SOURCE PASSAGE
══════════════════════════════

Aqdot wins CUE £1k Challenge

The second stage of Cambridge University Entrepreneurs‘ Business Creation Challenge has awarded 11 prizes of £1000 last night at the Department of Chemistry, University of Cambridge. Aqdot is proud to announce that it has been awarded a prize in the technology stream.

The founder and CEO of Pavegen, Laurence Kemball-Cook, awarded the prize certificate to Aqdot, after a series of elevator pitches from the competition entrants to a crowd of students, investors, and local business community.

Aqdot wins CUE’s £100 for 100 Words Challenge

The first stage of the Cambridge University Entrepreneurs (CUE) £100 for 100 Words Challenge has ended and CUE was awarded £100 for its 100-word summary of the business idea.

Headed by Dr Roger Coulston, this is the Aqdot team’s first of the many awards to come.

“Microencapsulation is currently a multi-billion ($USD) a year industry with established applications in food, cosmetics, drug delivery, diagnostics, and electronic displays. The current unmet consumer demand is to produce inexpensive capsules that allow for the triggered release of a cargo. This is a critical industry challenge over the next decades. Aqdot has developed an economically viable method to produce capsules with the unprecedented ability to actively and passively release fragrances, enzymes, cells, and other high value materials. We are currently building a prototype for the consumer products industry that will act as a demonstrator for the many other possible applications.”

The rest of the interesting entries can be found on CUE’s website.

One-step microcapsules published in Science

The AQDOT technology has been published in Science.

Science 10 February 2012:
Vol. 335 no. 6069 pp. 690-694
DOI: 10.1126/science.1215416
One-Step Fabrication of Supramolecular Microcapsules from Microfluidic Droplets
Jing Zhang, Roger J. Coulston, Samuel T. Jones, Jin Geng, Oren A. Scherman, Chris Abell

Although many techniques exist for preparing microcapsules, it is still challenging to fabricate them in an efficient and scalable process without compromising functionality and encapsulation efficiency. We demonstrated a simple one-step approach that exploits a versatile host-guest system and uses microfluidic droplets to generate porous microcapsules with easily customizable functionality. The capsules comprise a polymer-gold nanoparticle composite held together by cucurbit[8]uril ternary complexes. The dynamic yet highly stable micrometer-sized structures can be loaded in one step during capsule formation and are amenable to on-demand encapsulant release. The internal chemical environment can be probed with surface enhanced Raman spectroscopy.

Received for publication 18 October 2011.

Accepted for publication 18 January 2012.

══════════════════════════════

EXTRACTED MATERIAL
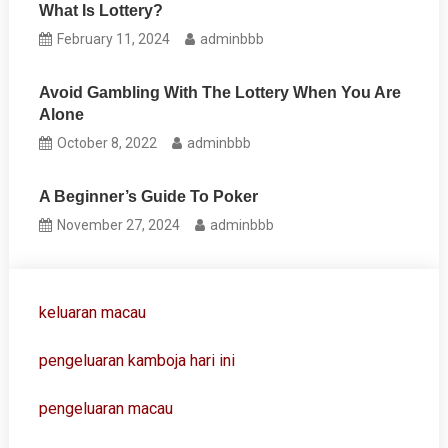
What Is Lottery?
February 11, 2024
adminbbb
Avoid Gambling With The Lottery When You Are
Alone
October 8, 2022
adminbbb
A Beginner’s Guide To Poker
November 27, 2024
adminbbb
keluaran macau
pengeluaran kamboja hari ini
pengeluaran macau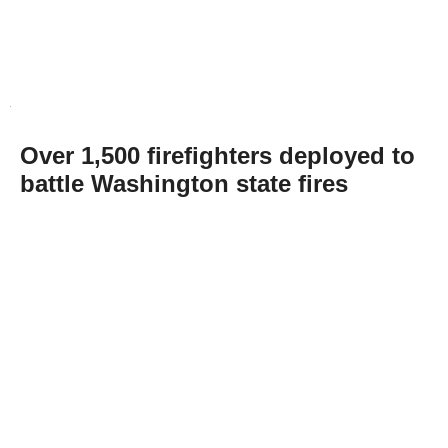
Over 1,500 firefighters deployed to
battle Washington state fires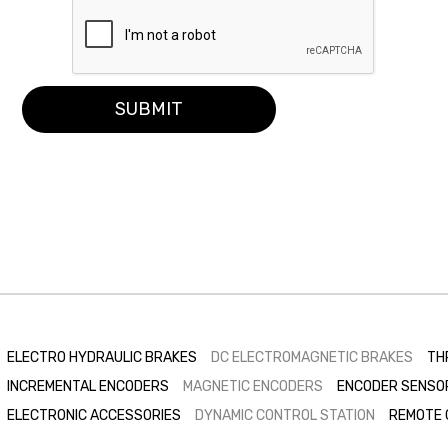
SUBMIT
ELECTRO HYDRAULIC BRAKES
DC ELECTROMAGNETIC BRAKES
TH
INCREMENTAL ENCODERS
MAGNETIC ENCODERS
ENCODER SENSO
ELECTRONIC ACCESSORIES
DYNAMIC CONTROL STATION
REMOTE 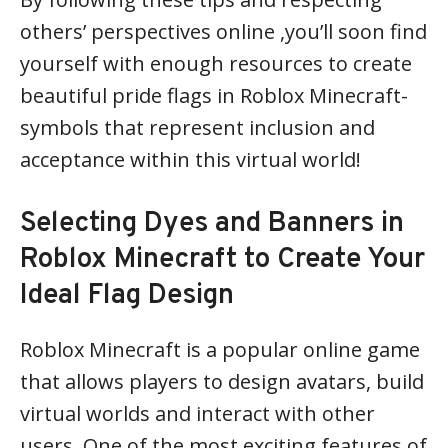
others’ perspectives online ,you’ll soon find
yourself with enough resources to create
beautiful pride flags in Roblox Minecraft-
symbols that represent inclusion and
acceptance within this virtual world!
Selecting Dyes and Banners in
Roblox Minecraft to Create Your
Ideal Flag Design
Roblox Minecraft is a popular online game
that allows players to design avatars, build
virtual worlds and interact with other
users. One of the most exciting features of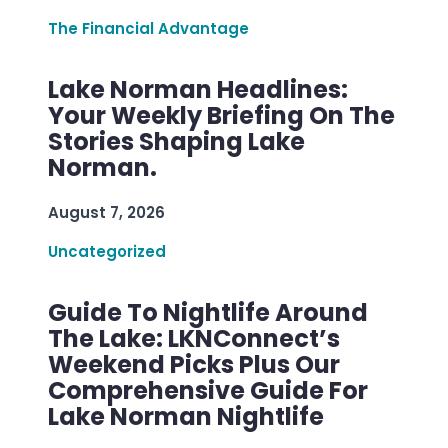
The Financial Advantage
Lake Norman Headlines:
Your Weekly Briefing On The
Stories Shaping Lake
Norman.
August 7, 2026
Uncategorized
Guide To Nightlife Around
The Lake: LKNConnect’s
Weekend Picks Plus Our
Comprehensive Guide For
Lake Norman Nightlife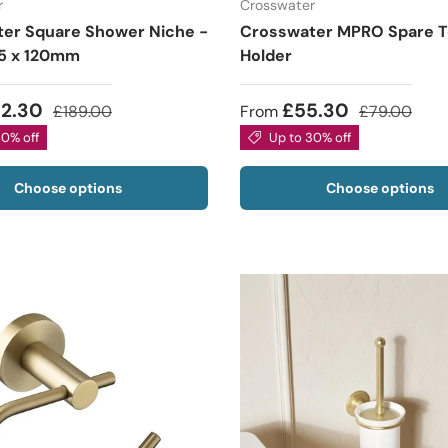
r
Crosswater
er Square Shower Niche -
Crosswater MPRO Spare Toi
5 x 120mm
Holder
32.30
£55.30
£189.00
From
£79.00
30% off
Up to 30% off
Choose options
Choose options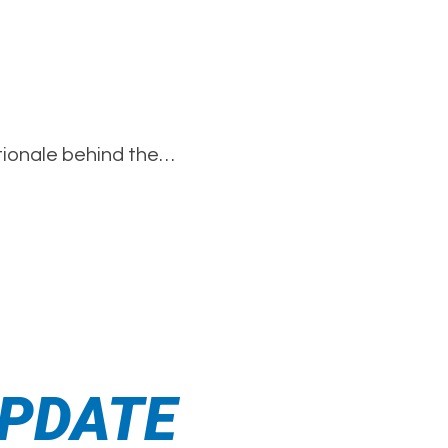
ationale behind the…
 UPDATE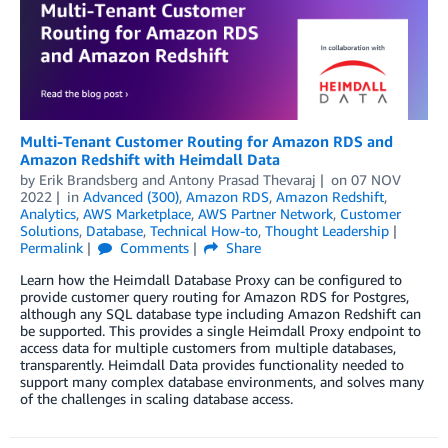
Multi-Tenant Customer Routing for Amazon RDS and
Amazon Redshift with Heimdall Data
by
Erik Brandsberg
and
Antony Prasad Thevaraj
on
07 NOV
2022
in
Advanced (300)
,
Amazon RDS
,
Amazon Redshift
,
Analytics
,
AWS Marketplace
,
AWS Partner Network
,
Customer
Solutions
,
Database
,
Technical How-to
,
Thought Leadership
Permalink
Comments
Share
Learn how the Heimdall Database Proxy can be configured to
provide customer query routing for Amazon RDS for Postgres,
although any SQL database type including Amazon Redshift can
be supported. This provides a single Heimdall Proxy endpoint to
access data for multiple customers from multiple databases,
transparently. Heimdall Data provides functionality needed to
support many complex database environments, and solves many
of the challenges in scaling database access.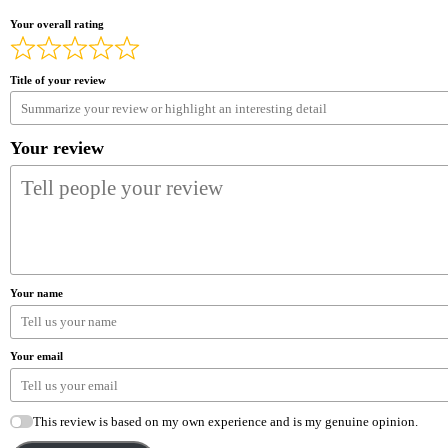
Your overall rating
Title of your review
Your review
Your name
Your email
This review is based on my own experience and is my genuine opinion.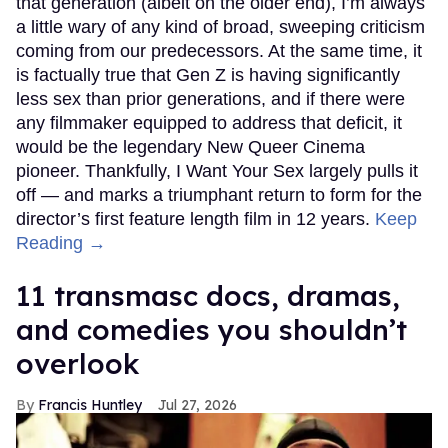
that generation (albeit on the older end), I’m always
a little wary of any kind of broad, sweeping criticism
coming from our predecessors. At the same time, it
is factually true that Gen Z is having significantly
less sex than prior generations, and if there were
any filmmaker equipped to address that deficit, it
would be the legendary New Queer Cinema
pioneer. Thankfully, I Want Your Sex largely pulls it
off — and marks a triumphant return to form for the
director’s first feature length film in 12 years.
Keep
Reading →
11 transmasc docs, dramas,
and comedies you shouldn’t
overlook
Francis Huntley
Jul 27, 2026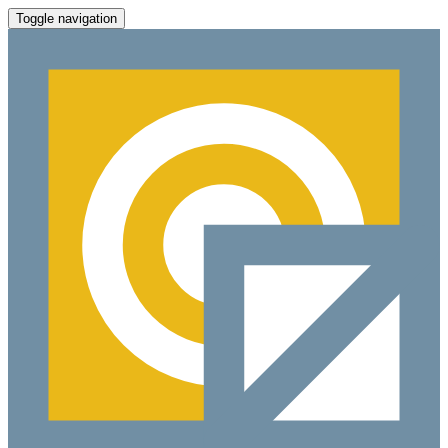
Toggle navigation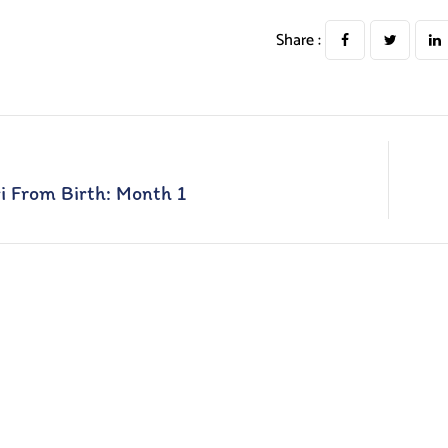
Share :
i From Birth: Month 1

══════════════════════════════

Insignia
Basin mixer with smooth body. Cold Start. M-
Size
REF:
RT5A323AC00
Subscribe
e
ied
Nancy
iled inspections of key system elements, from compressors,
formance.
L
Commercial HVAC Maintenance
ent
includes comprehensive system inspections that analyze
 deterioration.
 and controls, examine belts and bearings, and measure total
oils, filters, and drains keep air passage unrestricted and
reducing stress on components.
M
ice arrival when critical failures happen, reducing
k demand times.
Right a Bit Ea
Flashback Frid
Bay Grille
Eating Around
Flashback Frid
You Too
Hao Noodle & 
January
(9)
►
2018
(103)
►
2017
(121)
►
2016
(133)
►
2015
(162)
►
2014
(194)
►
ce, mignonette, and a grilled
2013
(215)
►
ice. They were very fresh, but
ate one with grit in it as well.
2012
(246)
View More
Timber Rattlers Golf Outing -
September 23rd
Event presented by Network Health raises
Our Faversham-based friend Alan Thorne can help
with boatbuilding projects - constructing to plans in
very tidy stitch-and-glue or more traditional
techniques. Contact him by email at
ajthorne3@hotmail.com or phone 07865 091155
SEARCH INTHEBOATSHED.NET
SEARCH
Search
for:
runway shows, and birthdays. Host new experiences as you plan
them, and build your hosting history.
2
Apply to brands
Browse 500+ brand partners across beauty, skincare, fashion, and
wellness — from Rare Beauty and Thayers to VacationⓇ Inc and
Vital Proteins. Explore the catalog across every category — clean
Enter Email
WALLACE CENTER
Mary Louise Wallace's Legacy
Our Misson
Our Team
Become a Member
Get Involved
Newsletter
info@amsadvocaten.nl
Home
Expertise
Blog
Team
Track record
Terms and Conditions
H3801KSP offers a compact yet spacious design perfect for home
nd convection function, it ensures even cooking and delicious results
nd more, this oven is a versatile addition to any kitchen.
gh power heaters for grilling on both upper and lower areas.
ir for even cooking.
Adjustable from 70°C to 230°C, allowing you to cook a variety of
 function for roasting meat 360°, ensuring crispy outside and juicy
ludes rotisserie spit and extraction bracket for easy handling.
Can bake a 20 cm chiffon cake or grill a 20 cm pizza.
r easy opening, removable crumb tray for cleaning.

══════════════════════════════

TASK INSTRUCTIONS
1. According to the Aqdot page, why is the team building a prototype for the consumer products industry? Answer in one to three sentences.
2. Transcribe the Aqdot page word for word, from "Aqdot wins CUE £1k" to "the business idea.".
The items come from a separate source.

RESPONSES FOR EACH TASK
1. The prototype will serve as a demonstrator for the many other possible applications of Aqdot's capsules.

2.
Aqdot wins CUE £1k Challenge

The second stage of Cambridge University Entrepreneurs‘ Business Creation Challenge has awarded 11 prizes of £1000 last night at the Department of Chemistry, University of Cambridge. Aqdot is proud to announce that it has been awarded a prize in the technology stream.

The founder and CEO of Pavegen, Laurence Kemball-Cook, awarded the prize certificate to Aqdot, after a series of elevator pitches from the competition entrants to a crowd of students, investors, and local business community.

Aqdot wins CUE’s £100 for 100 Words Challenge

The first stage of the Cambridge University Entrepreneurs (CUE) £100 for 100 Words Challenge has ended and CUE was awarded £100 for its 100-word summary of the business idea.